Sonra evden çıktı, aracının marşına bastı, araba Alman, yakıt ise Arabistan menşeli idi, sonra arkadaşından bir kitap isteyecekti aklına geldi ve hemen cep telefonuna el attı, samsuni telefonundan arkadaşının nokkayyisini aradı, bu arada bu telefon şirketi vanndof-un ise İngilizlerindi, arkadaşının telefon şirketi ise aaalveaaal ise İtalyandı, ne için aramıştı? Kitap isteyecekti evet Suçlular ve cezalılar kitabını istedi bu kitap da bir Rus yazara aitti. Neden bize ait bir kitap okumuyordu düşünmedi bile, günü tüketimle o kadar dolmuştu ki düşünmeye zaman bulamıyordu.
İş yerine geldi bilgisayarının düğmesine bastı wiinndof-fus onu karşıladı, Amerikan üretimiydi, sonra nesskayvesini yudumladı, bu da bilmem nerenindi bizim olmadığı kesindi. Sonra arkadaşına markete gittiğini ve bir şey isteyip istemediğini sordu, oda cips ve kulaa almasını istedi ikisi de yabancılarındı, kendisine sigara ve sakız almaya gidiyordu oda yabancıların ürettiği sakız ve sığaraydı aldı. Sigara da zaten yerli marka kalmamıştı, sakızda ise iki biledik üç markamız vardı, onu da sanki utandıklarından mı ne, rafta en gerilerde bir yere koyuyorlardı. Ola ki birinin gözüne açarparda yerli sakız alırlardı. Evet, bir toplum kendi kültürünü ve yeteneğini ancak bu kadar gerilere atabilirdi, bunu fark etmedi bile, onun için aradığını bulmak önemliydi ve buluyordu.

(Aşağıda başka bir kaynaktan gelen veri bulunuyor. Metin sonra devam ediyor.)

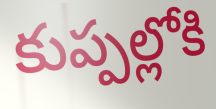
కుప్పల్లోకి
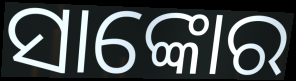
ସାଙ୍କୋର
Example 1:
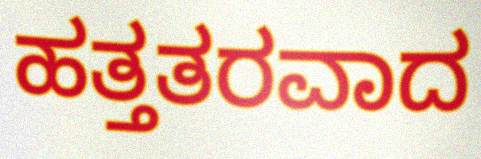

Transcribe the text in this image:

ಹತ್ತತರವಾದ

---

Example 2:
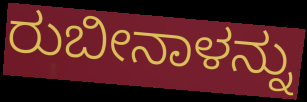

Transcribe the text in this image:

ರುಬೀನಾಳನ್ನು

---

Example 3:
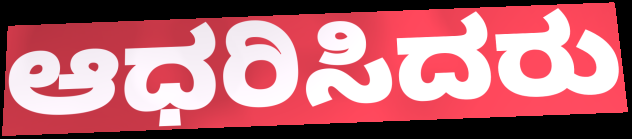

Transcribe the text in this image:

ಆಧರಿಸಿದರು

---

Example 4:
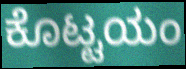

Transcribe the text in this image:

ಕೊಟ್ಟಯಂ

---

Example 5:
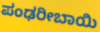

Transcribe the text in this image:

ಪಂಢರೀಬಾಯಿ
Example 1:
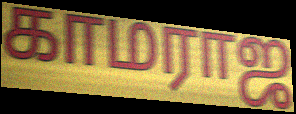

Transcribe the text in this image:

காமராஜ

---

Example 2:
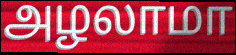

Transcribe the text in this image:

அழலாமா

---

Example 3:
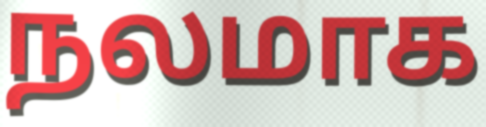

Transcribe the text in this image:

நலமாக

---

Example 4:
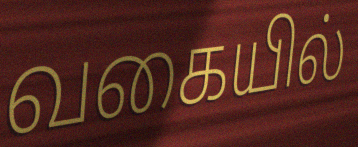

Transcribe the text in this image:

வகையில்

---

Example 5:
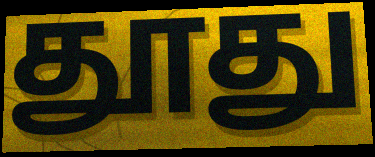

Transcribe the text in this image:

தூது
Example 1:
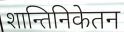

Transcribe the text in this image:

शान्तिनिकेतन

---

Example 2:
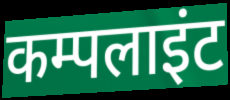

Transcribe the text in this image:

कम्पलाइंट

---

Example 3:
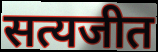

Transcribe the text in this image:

सत्यजीत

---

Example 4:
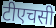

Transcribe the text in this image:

टीएचसी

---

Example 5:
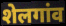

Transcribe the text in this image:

शेलगांव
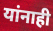
यांनाही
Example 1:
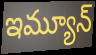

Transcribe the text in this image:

ఇమ్యూన్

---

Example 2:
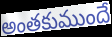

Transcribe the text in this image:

అంతకుముందే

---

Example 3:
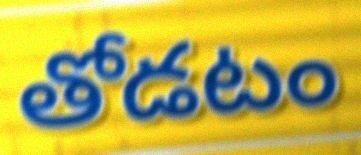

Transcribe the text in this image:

తోడటం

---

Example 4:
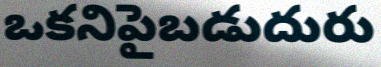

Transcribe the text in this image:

ఒకనిపైబడుదురు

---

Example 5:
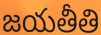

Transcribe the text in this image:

జయతీతి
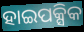
ହାଇପକ୍ସିକ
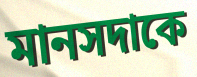
মানসদাকে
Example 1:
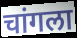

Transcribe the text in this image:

चांगला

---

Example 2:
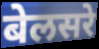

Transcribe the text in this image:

बेलसरे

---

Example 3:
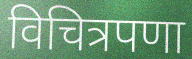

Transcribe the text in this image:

विचित्रपणा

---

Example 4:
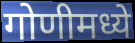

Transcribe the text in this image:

गोणीमध्ये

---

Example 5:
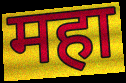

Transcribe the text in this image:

महा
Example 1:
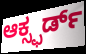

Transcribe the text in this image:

ಆಕ್ಸ್ಫರ್ಡ್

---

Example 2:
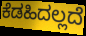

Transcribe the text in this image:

ಕೆಡಹಿದಲ್ಲದೆ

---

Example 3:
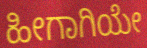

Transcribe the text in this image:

ಹೀಗಾಗಿಯೇ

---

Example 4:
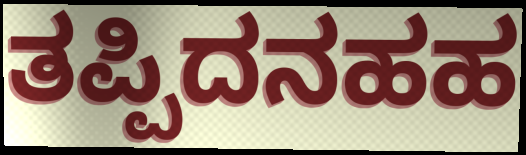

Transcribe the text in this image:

ತಪ್ಪಿದನಹಹ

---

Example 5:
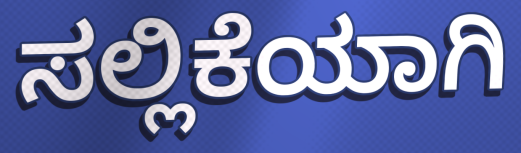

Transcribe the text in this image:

ಸಲ್ಲಿಕೆಯಾಗಿ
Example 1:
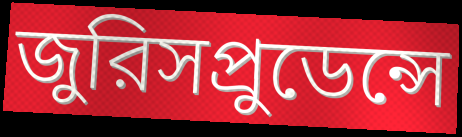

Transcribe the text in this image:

জুরিসপ্রুডেন্সে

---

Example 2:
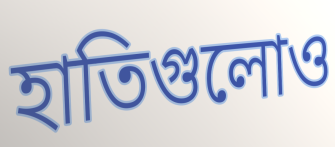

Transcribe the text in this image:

হাতিগুলোও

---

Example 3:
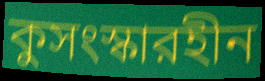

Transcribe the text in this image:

কুসংস্কারহীন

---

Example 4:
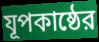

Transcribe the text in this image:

যূপকাষ্ঠের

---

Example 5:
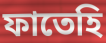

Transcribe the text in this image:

ফাতেহি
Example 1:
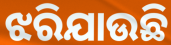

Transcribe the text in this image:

ଝରିଯାଉଛି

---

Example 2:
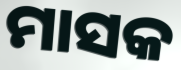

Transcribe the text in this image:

ମାସକ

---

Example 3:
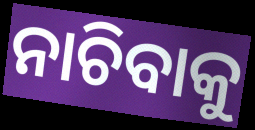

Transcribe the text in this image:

ନାଚିବାକୁ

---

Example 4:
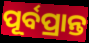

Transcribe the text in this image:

ପୂର୍ବପ୍ରାନ୍ତ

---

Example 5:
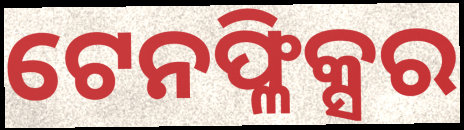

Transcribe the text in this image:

ଟେନଫ୍ଳିକ୍ସର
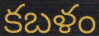
కబళం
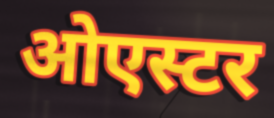
ओएस्टर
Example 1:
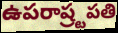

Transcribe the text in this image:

ఉపరాష్ర్టపతి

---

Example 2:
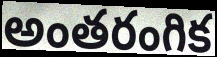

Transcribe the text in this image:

అంతరంగిక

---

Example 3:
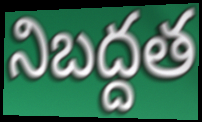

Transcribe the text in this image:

నిబద్దత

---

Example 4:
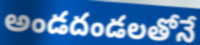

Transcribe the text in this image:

అండదండలతోనే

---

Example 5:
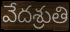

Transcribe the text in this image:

వేదశ్రుతి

Sonra akşam oldu eve dönecek sansunisinden eşinin altelini aradı altel ise Fransa’nın ürettiği bir cihazdı ama ulaşamadı, adının Türk kendisinin yabancı olduğu sabit telefonu aradı, sanırım bu Arap kökenli bir sermaye şirketiydi. Karısına niye cep teline bakmadın diye kızarak ne istediğini sordu. Oda çamaşır ve bulaşık deterjanı istedi, arkasından bir de parfüm alda ter kokumuz hissedilmesin dedi. Bu arada bankaya gitti bankamatikten para almaya, adı dilim dönmüyor ama bazıları öyle güzel söylüyor ki ehsicibi diye yabancı sermayenin bankası olduğunu biliyordu ama düşünmek istemedi, düşününce insanın huzuru kaçıyordu.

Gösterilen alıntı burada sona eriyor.